И в глубине родного зазеркалья
он, неизбежно жребий свой неся,
хранит сосуд с Вселенскою Печалью.
Затем, чтобы в надёжной глубине
хранилось бы не ставшее забвеньем.
И тонкий флёр былого где-то вне
скользнул по радости непреходящей тенью…
«Привет, друзья! Великий день настал…»
– Привет, друзья! Великий день настал, —
проговорил мышиный предводитель.
Он – живописен. Не велик, не мал.
Манер и чувств изящных повелитель.
Усы – вразлёт. И шляпа – набекрень.
Жест правой лапкой, требующий слова:
– Нам всем не нравится над нами эта тень, —
сказал, взглянув куда-то вверх, сурово.
– Да, нам не нравится, – сказал он снова вдруг, —
и темнота, и наглость полной ложкой
и – непобедный, но коварный Дух.
И это – первый враг наш после кошки…
Раздался смех, и в тишине густой,
не дав её сомнению ни шанса
и вопреки искусству конферанса,
раздался голос ясный и простой:
– Не нравится – так убедите всех,
что вы сильнее… И – повальный смех
распространился вширь на чердаке.
И – будто дрогнул замок на песке…
Но замка не было. Зато под самой крышей,
тесня друг друга, сплошь стояли мыши.
Их карнавальный вид – пастух, солдат,
кузнец в защитном фартуке и шлеме,
и – женщина, чей муж и сын, и брат
плечом к плечу стояли между всеми…
И, будто нет пространства, нет пути
иного им, как только враз и вместе
идти вперёд… идти, идти, идти
к большой победе мужества и чести.
И был момент, когда в какой-то миг
игра переместилась вдруг в реальность.
И темнота, сорвавшаяся в крик,
нарушила немую театральность.
И виделось одно – пастух, солдат,
кузнец в защитном фартуке и шлеме,
и – женщина, чей муж и сын, и брат
плечом к плечу стояли в ряд со всеми…
Одуванчиковый луг
Диптих
Жёлтый Север, жёлтый Юг.
Всюду – Солнечная Нега.
Одуванчиковый Луг,
окунусь в тебя с разбега —
в твой прохладный ветерок,
струй его чистейших звуки,
где любимый лепесток
увядает от разлуки.
И восторженный Зенит
двуединых душ навстречу
засветится, зазвенит
главной правдой человечьей —
никакой враждебный дух,
ни влиянье, если шире,
не разделят души двух,
что едины в этом мире —
ты и я, сердечный друг,
Одуванчиковый Луг.
___
Восторженно и каждый раз как снова
из непредвосхищённой новизны
гляжу на одуванчики – ни слова,
ни звука из безмолвной желтизны.
Весенний ветерок, как пунш игристый,
и ожиданья трепет молодой,
открытый взор, призывно-золотистый…
И – мир вокруг, наивный и простой.
Простой в желаньях, радости, надежде
продлить часы, когда зловещий пух
отменит жизнь, короткую, как нежность
перед разлукой. И нетленный дух
возьмёт её к себе, чтобы однажды
она пришла в языческой мольбе,
христианской или варварской – не важно.
И тем продлила жизнь твою в себе.
Долины Аттики за римскими холмами,
средневековый замковый лужок,
и – папский выезд жёлтыми полями —
везде ещё не отданный должок
природе, жизни, радостной и трудной,
восторженной – поди останови!
И – неисповедально безрассудной,
когда вопрос касается любви.
Гляжу в цветы – Великая Безбрежность.
И – щедрость всем, кто рядом – в дождь и зной.

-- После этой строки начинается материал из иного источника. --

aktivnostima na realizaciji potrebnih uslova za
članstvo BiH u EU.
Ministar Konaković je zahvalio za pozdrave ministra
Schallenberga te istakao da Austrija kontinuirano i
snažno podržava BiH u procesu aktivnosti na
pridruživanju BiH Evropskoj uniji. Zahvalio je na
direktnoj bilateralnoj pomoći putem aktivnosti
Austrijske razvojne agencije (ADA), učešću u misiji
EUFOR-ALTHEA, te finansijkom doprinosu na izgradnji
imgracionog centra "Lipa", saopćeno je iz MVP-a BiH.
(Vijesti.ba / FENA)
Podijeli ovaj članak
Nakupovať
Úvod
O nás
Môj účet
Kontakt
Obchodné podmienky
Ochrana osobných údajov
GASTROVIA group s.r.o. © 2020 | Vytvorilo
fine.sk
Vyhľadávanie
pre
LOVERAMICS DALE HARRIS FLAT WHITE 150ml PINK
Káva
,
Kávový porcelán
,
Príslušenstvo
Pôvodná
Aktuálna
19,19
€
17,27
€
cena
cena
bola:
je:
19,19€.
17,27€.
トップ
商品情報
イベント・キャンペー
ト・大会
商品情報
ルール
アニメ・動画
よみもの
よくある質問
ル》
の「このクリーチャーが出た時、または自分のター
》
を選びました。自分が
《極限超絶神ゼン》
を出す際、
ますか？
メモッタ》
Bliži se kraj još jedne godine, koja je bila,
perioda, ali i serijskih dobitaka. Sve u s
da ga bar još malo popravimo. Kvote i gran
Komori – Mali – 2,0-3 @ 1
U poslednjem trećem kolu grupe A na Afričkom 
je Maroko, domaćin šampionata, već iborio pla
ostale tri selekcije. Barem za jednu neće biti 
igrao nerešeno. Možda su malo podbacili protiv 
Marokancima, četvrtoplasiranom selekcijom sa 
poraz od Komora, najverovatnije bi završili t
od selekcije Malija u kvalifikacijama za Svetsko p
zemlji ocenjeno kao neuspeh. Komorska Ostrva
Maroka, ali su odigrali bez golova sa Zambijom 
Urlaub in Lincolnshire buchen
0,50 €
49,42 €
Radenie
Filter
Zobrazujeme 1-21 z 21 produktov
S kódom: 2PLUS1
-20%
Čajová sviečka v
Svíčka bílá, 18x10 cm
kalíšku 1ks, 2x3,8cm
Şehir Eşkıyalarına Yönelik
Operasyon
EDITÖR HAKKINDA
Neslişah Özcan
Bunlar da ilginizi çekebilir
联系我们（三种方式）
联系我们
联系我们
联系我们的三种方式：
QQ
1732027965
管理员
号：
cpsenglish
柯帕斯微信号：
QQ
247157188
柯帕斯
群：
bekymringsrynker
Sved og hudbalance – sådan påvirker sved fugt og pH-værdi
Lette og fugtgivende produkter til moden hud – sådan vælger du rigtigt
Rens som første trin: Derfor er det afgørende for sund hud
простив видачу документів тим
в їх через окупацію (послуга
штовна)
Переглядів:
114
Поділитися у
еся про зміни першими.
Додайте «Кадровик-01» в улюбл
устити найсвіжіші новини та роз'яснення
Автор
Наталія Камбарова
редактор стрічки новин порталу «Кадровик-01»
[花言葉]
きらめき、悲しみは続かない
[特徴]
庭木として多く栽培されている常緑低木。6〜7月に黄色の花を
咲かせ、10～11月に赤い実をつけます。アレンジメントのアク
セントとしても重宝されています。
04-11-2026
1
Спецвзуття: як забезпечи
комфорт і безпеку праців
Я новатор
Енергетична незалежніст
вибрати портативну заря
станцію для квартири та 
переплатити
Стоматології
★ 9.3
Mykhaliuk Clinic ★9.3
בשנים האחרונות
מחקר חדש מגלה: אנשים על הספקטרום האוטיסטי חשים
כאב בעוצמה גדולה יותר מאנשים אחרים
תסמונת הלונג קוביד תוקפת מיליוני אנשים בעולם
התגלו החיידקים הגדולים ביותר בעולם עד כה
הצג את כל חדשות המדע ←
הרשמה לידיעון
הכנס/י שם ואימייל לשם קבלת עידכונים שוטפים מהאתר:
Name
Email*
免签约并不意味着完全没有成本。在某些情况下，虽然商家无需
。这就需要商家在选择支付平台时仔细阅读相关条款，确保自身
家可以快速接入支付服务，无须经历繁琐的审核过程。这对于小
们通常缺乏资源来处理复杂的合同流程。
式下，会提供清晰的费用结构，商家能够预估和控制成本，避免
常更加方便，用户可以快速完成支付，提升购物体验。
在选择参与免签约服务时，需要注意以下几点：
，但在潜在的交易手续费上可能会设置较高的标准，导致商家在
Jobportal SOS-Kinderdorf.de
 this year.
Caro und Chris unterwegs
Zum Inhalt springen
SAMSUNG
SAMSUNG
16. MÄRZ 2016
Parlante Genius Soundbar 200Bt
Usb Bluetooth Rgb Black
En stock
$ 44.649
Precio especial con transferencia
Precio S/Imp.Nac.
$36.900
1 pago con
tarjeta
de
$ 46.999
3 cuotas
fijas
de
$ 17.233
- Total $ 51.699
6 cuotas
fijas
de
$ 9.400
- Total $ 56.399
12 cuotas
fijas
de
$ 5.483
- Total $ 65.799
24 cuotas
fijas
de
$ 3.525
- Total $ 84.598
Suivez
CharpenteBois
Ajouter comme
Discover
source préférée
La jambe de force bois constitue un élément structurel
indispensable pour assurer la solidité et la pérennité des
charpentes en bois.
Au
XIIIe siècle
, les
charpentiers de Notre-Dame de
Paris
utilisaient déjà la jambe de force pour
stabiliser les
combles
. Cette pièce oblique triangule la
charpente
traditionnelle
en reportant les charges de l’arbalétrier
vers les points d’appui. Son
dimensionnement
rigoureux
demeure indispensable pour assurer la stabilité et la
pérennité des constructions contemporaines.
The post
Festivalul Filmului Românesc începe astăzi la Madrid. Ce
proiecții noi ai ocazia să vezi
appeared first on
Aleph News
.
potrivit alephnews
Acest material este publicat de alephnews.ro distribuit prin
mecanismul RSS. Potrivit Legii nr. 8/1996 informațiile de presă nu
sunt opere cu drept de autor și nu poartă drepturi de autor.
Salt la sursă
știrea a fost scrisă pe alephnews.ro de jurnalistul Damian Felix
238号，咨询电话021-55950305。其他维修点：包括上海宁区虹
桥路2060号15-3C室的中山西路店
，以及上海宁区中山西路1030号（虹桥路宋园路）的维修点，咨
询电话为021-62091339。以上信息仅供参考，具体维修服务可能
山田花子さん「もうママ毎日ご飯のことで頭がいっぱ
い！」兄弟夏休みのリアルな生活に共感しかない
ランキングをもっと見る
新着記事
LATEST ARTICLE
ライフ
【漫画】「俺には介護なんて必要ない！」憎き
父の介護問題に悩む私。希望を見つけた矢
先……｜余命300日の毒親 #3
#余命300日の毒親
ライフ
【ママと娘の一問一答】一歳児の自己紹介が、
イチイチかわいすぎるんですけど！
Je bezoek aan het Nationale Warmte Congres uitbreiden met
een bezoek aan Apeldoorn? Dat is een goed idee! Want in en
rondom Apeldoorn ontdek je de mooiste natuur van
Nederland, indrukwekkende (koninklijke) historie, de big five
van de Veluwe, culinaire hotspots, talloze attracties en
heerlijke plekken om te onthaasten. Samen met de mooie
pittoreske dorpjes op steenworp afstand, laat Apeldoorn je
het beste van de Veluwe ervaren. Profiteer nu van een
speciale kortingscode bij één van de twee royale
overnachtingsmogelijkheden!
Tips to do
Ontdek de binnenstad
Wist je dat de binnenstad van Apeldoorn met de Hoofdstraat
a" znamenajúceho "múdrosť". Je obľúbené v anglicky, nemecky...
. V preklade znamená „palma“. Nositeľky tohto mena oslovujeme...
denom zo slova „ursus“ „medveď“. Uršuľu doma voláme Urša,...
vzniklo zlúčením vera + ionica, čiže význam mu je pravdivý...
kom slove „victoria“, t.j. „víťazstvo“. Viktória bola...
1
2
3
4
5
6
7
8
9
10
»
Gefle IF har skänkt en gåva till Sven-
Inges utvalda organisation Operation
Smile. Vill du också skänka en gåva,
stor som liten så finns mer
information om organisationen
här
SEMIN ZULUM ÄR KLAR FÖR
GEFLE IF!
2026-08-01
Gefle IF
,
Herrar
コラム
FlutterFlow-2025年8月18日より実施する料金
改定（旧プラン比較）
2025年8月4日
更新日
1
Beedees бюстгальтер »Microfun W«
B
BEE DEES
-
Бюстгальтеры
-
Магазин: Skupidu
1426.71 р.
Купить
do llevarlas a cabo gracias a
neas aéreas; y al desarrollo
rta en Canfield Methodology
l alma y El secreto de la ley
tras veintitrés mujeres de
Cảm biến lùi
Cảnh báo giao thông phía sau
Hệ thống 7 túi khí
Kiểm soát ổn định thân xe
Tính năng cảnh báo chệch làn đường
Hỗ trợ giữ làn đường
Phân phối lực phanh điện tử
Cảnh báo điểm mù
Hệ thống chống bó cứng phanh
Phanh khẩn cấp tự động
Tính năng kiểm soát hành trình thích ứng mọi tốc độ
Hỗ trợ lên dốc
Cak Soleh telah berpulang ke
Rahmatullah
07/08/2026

И – эта нерастраченная нежность,
которая витает надо мной…
Благословенны дни, в которых есть простор
Благословенны дни, в которых есть простор,
где маленькие сны ушли в свои границы,
и ветер бытия, неслышный до сих пор,
вдруг прилетит, как будто возвратится.
Давно забытый мир, забытые слова,
и обещаний разноликих замять,
и – неизбывность дней, как влажные дрова,
сквозь огонёк в дыму высвечивает память.
Порывистый норд-ост откроет настежь дверь
и опрокинет всё, что обрела минута,
раздвинет День и Ночь – безвременью поверь, —
и беспредельность вдруг откроется кому-то.